Another distinction is the unavailability of a jury in equity. Equitable remedies can be dispensed only by a judge as it is a matter of law and not subject to the intervention of the jury as trier of fact. The distinction between "legal" and "equitable" relief is an important aspect of common law systems, including the American legal system. The right of jury trial in civil cases is guaranteed by the Seventh Amendment of the Constitution but only in cases that traditionally would have been handled by the law courts at Common Law. The question of whether a case should be determined by a jury depends largely on the type of relief the plaintiff requests. If a plaintiff requests damages in the form of money or certain other forms of relief, such as the return of a specific item of property, the remedy is considered legal, and the American Constitution guarantees a right to a trial by jury. On the other hand, if the plaintiff requests an injunction, declaratory judgment, specific performance or modification of contract, or other non-monetary relief, the claim would usually be the one in equity.
A final important distinction between law and equity is the source of the rules governing the decisions. In law, decisions are made by reference to legal doctrines or statutes. In contrast, equity, with its emphasis on fairness and flexibility, has only general guides known as the maxims of equity. As noted above, a historic criticism of equity as it developed was that it had no fixed rules of its own with the Lord Chancellor from time to time judging in the main according to his own conscience. As time went on the rules of equity did lose their flexibility and from the 17th Century onwards equity was rapidly consolidated into a system of precedents much like its cousin Common Law.
Charles Dickens' Bleak House parodied the excessive time and expense associated with the Court of Equity in 19th century England.
[edit] History
The distinction between "law" and "equity" is an accident of history. The "law courts" or "courts of law" were the courts all over England that enforced the king's laws in medieval times. At the end of the 13th century the courts of law gradually froze the types of claims they would hear, and the procedure that governed the hearing of those claims. Because the range of legal claims at that time was quite narrow, legal procedures were painfully hypertechnical, and jurors were often bribed, the result was that many meritorious plaintiffs were denied relief.
However, remedies could also be obtained through filing a petition with the king, who held residual judicial power; these filings were usually phrased in terms of throwing oneself upon the king's mercy or conscience. Eventually, the king began to regularly delegate the function of resolving such petitions to the Chancellor, an important member of the King's Council. At the time, the Chancellor was usually a clergyman and the King's confessor, so he was literally the keeper of the King's conscience. Soon the Chancery, the Crown's secretarial department, began to resemble a judicial body and became known as the "Court of Chancery".
By the 15th century, the judicial power of the Chancery was recognised. Equity, as a body of rules, varied from Chancellor to Chancellor, until the end of the 16th century. After the end of the 17th century, only lawyers were appointed to the office of Chancellor.

Apply what you read
A – In the passage on law and equity, which amendment of the Constitution guarantees the right of jury trial in civil cases?
B – Reproduce the passage on law and equity from "[edit] History" up to and including "were denied relief.", swapping "jurors" for "jury members".
C – Explain why, according to the passage on law and equity, many meritorious plaintiffs were denied relief in the courts of law.

(Dataset excerpts)

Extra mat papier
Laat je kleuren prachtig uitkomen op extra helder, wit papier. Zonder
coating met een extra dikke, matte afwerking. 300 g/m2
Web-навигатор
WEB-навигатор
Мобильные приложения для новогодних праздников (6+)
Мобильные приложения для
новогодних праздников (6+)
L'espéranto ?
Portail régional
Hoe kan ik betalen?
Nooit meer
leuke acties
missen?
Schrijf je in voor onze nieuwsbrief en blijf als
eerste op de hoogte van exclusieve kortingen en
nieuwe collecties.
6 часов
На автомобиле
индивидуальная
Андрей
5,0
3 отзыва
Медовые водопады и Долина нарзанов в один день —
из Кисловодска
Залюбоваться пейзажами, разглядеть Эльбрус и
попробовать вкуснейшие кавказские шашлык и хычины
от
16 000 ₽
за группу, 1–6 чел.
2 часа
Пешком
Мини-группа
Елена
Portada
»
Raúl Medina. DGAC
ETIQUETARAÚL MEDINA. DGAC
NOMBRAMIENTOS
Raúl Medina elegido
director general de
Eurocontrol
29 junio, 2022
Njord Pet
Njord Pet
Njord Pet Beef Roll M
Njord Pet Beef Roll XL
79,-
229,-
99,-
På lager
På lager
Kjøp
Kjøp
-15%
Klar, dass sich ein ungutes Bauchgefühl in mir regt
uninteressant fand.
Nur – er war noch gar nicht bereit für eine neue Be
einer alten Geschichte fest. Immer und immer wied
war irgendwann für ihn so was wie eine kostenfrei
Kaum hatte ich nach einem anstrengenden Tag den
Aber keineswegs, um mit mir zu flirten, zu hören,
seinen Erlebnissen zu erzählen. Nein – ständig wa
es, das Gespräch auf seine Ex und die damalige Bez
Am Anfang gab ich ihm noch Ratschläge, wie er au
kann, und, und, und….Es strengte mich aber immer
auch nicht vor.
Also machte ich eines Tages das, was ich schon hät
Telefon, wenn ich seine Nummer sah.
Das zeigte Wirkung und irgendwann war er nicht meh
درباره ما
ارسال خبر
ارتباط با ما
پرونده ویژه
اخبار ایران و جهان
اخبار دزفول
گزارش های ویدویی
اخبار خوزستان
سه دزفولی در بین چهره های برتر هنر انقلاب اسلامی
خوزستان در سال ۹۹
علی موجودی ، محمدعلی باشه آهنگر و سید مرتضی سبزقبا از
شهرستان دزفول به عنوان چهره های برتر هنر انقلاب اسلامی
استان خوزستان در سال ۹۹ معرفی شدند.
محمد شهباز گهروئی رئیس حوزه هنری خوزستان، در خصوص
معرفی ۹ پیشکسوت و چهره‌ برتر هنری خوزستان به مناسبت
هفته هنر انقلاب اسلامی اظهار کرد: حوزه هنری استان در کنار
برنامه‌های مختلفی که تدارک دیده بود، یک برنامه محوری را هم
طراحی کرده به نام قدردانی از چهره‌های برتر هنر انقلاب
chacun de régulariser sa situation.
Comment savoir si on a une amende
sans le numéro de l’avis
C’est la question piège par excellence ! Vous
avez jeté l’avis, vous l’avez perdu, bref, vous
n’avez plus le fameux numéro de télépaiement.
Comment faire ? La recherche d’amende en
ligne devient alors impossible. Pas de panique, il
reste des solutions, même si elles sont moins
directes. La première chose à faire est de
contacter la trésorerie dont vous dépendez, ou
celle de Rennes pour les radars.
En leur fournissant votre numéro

Task-by-task solutions
A – The Seventh Amendment.

B –
[edit] History
The distinction between "law" and "equity" is an accident of history. The "law courts" or "courts of law" were the courts all over England that enforced the king's laws in medieval times. At the end of the 13th century the courts of law gradually froze the types of claims they would hear, and the procedure that governed the hearing of those claims. Because the range of legal claims at that time was quite narrow, legal procedures were painfully hypertechnical, and jury members were often bribed, the result was that many meritorious plaintiffs were denied relief.

C – The range of legal claims at that time was quite narrow, and legal procedures were painfully hypertechnical. Jurors were also often bribed.